A quality rating system may also inhibit healthcare providers from creating their own institutional formularies, which can lead to severe inefficiencies for a pharmacy to manage inventory effectively, especially given the expense of products and refrigerator space required for storage.

In addition to payer dynamics, what liability would exist to providers using a lower-rated drug? An example of how this applies in practice can be seen with biosimilars: hospitals cite confusion on how to address a situation when a patient receives the wrong manufacturer of a biosimilar due to confusion with payor coverage and a lack of interchangeability. The patient receives the correct molecule, but the wrong manufacturer. Hospitals are reporting these as medication errors, creating significant confusion for patients when they are informed that a medication error occurred, while they did receive the right drug at the right dose. A similar scenario can occur with quality ranked drugs – the FDA should establish clear recommendations regarding what would constitute a medication error for product of a particular quality rating.

Finally, it is important to note how drug shortages would be defined in the context of quality ratings. If a 5-star product is unavailable, can pharmacies substitute a lower rated product due to the shortage? Will the FDA drug shortage list be able to accommodate tracking and listing of shortages based on the quality rating?

Moving from Quality Rating to Quality Gold Standard

Currently, the FDA assesses whether a facility is in a state of control through periodic inspections that provide an evaluation of manufacturing operations, including their system for quality management. 

Rather than creating a net-new ranking system, the quality standard should focus on FDA approval and inspection, with all FDA-registered global manufacturers inspected equitably and consistently via unannounced inspections at the same time intervals. It’s welcome news that the Fiscal Year (FY) 2023 Omnibus Appropriations Bill contains a provision requiring the FDA to establish a pilot program for unannounced foreign inspections. Both domestic and overseas manufacturers of finished dose forms and active pharmaceutical ingredients should be held to the same standard.

One quality standard equally applied to all producers can encourage domestic investment and shorten supply chains. And importantly, it preserves the FDA as the gold standard for all medical product and food inspections, of which U.S. consumers already rely. 

To level the playing field, the FDA will require the appropriate resources in highly trained and experienced inspectors and may also need additional statutory authority. Once a level playing field is adopted as policy, the FDA should provide Congress with a five-year plan, with metrics and annual targets to achieve the desired parity.   

Additional consideration can be given to elevating the minimum required current Good Manufacturing Processes (cGMP) standards expected of all drug manufacturers.

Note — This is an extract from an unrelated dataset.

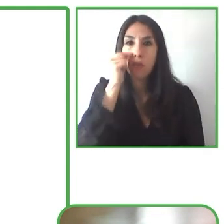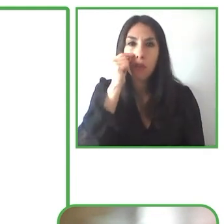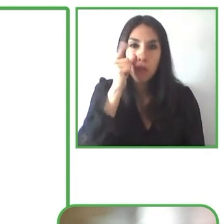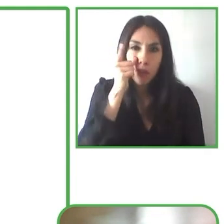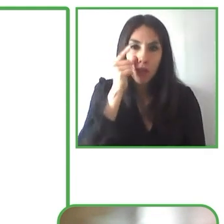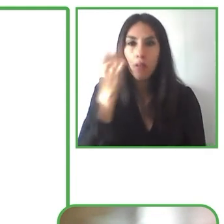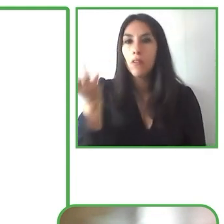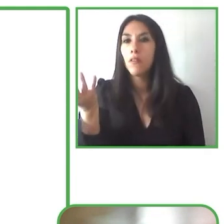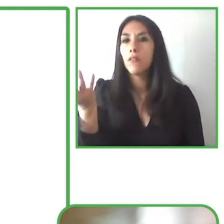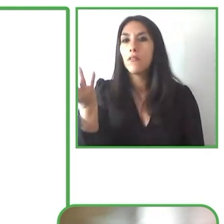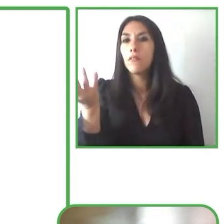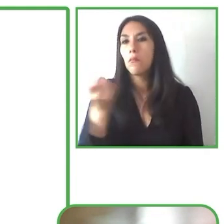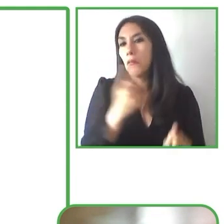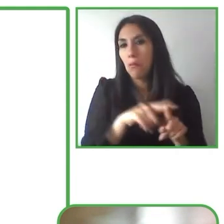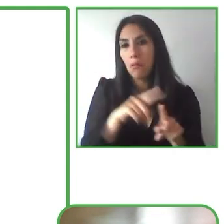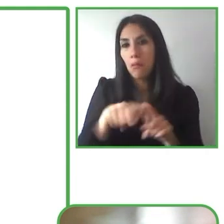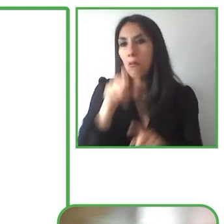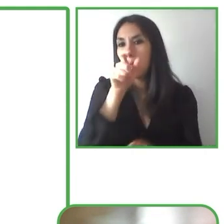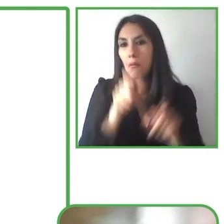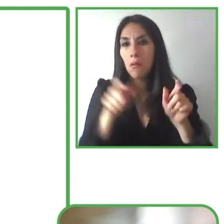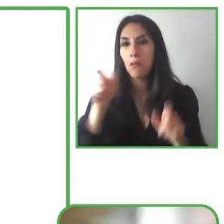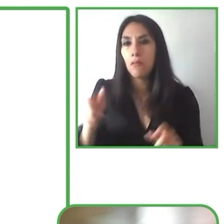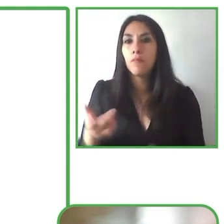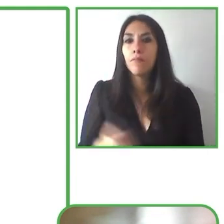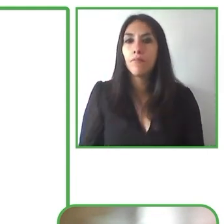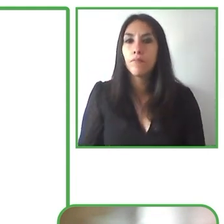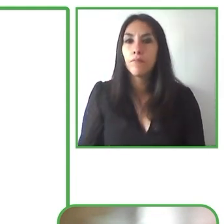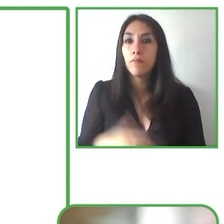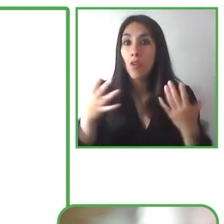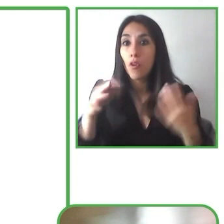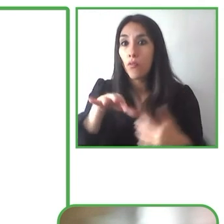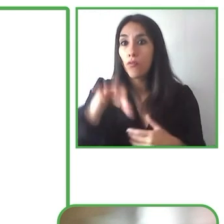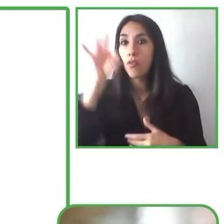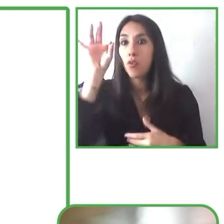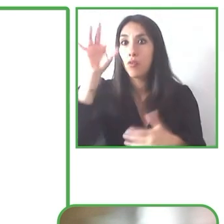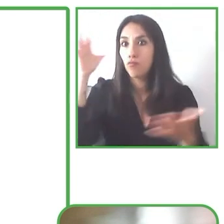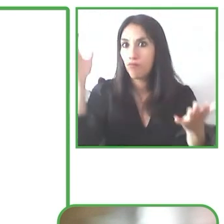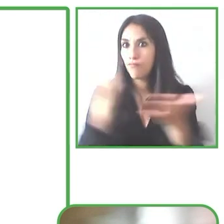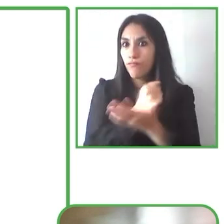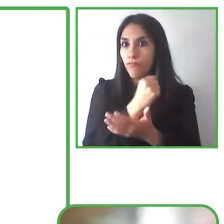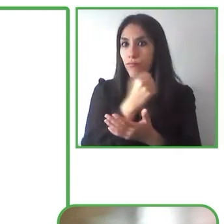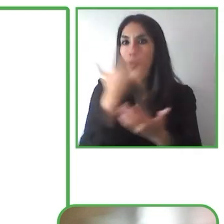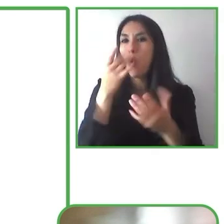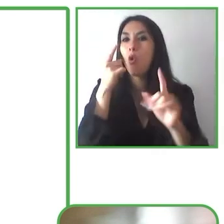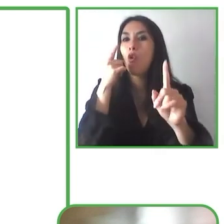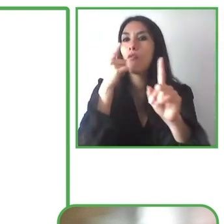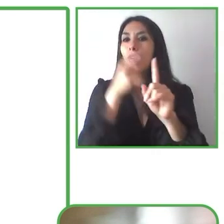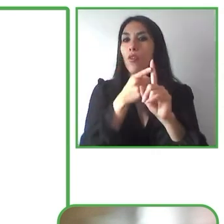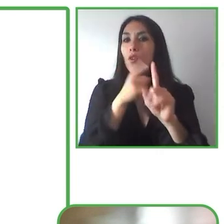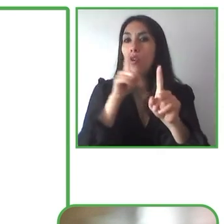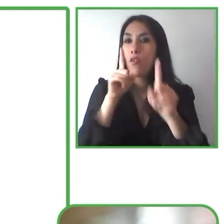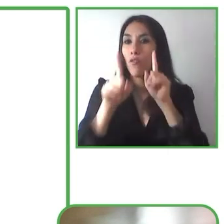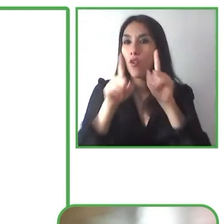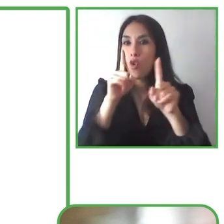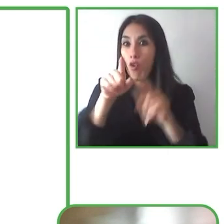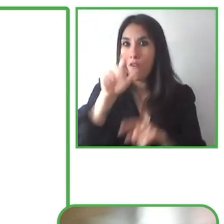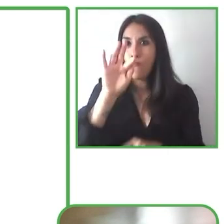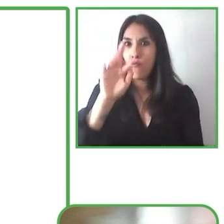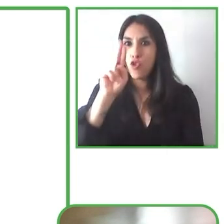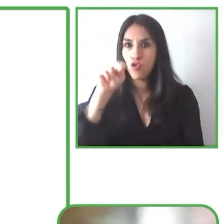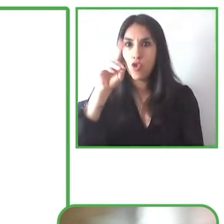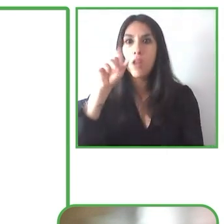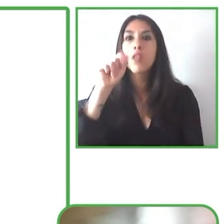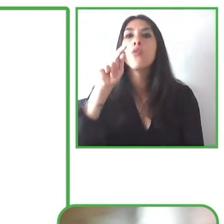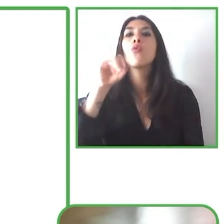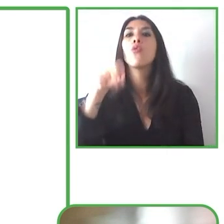ONCE crea, después, 50 años después, la Fundación ONCE, cediendo un porcentaje de sus ingresos por la venta de lotería y para que el resto de personas con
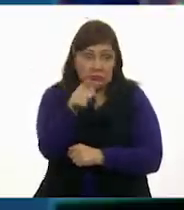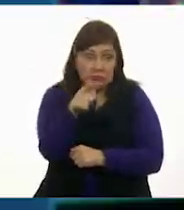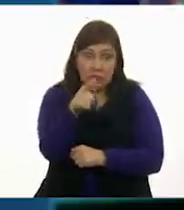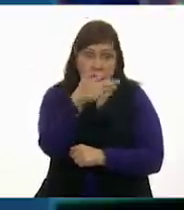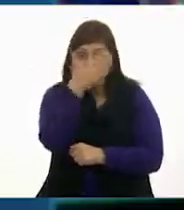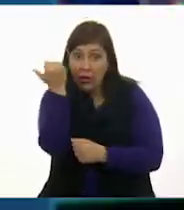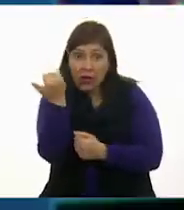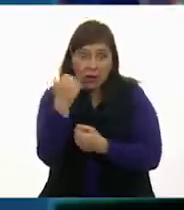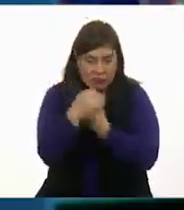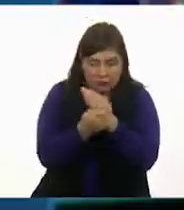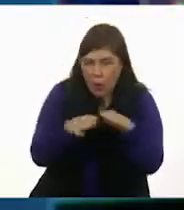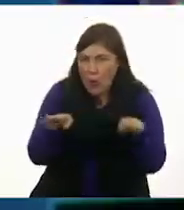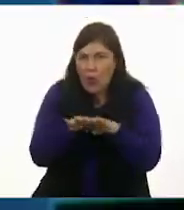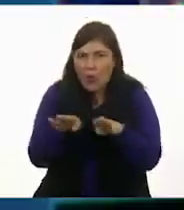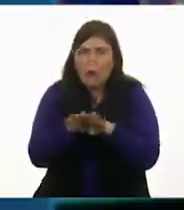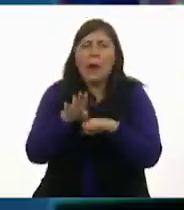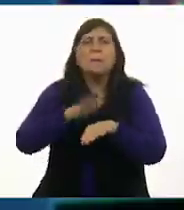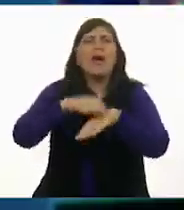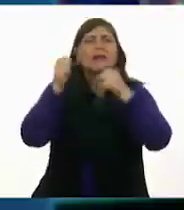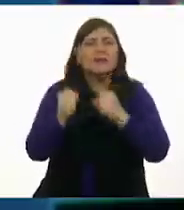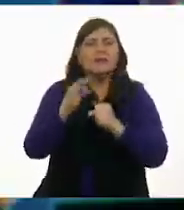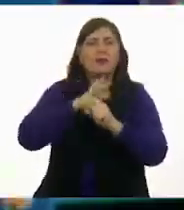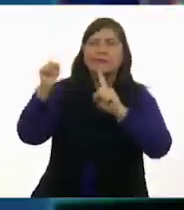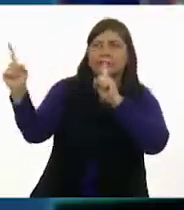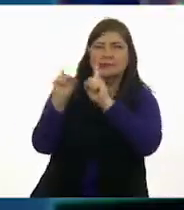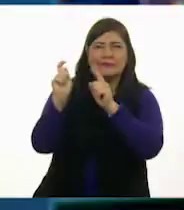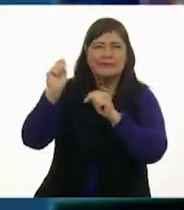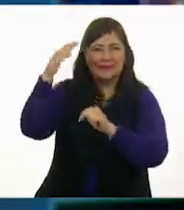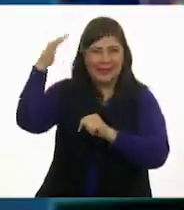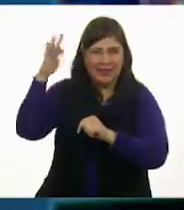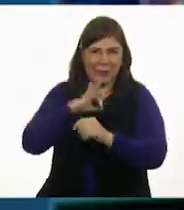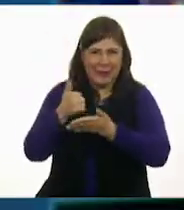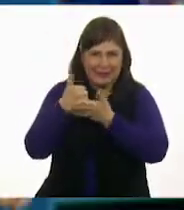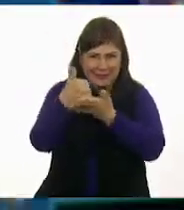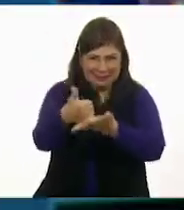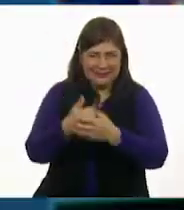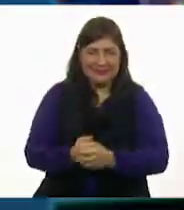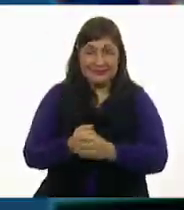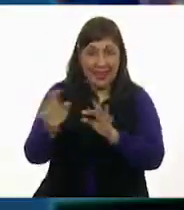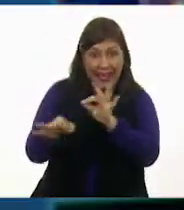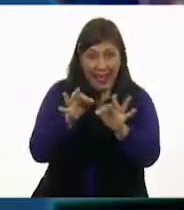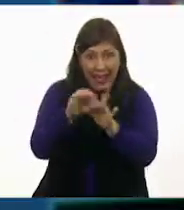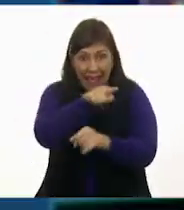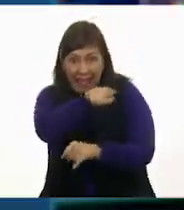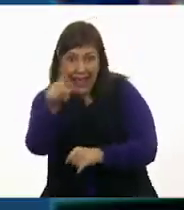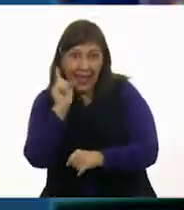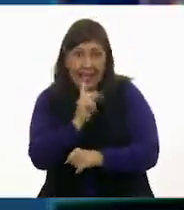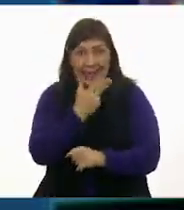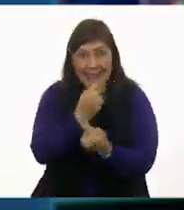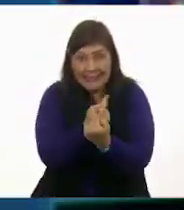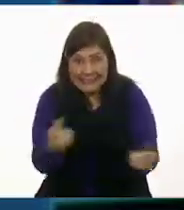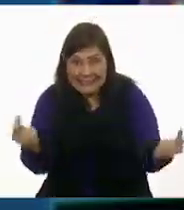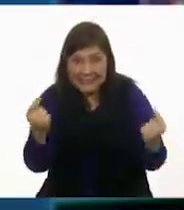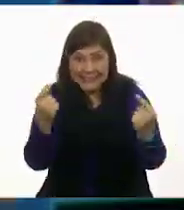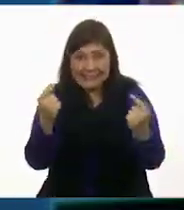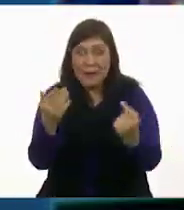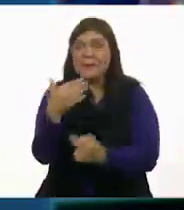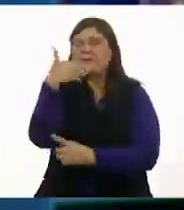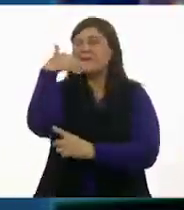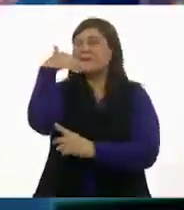no sabes cómo hacerlo, pida ayuda en casa. ¿Lista? ¿Listo?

Elevation of standards could be complemented with incentives such as zero-interest loans and sufficient duration to achieve targets without worsening current supply levels.

Solutions that drive mature manufacturing quality systems are critical to address the symptoms of an unhealthy pharmaceutical market, pervasive drug shortages and the quality of care delivered to patients. While well intentioned, a quality ranking approach can usher in substantial unintended consequences that run counter to these goals.

Soumi Saha, PharmD, is senior vice president of government affairs at the Charlotte-based Premier Inc., which describes itself as “a healthcare improvement company uniting an alliance of approximately 4,400 U.S. hospitals and health systems and more than 250,000 other providers and organizations.”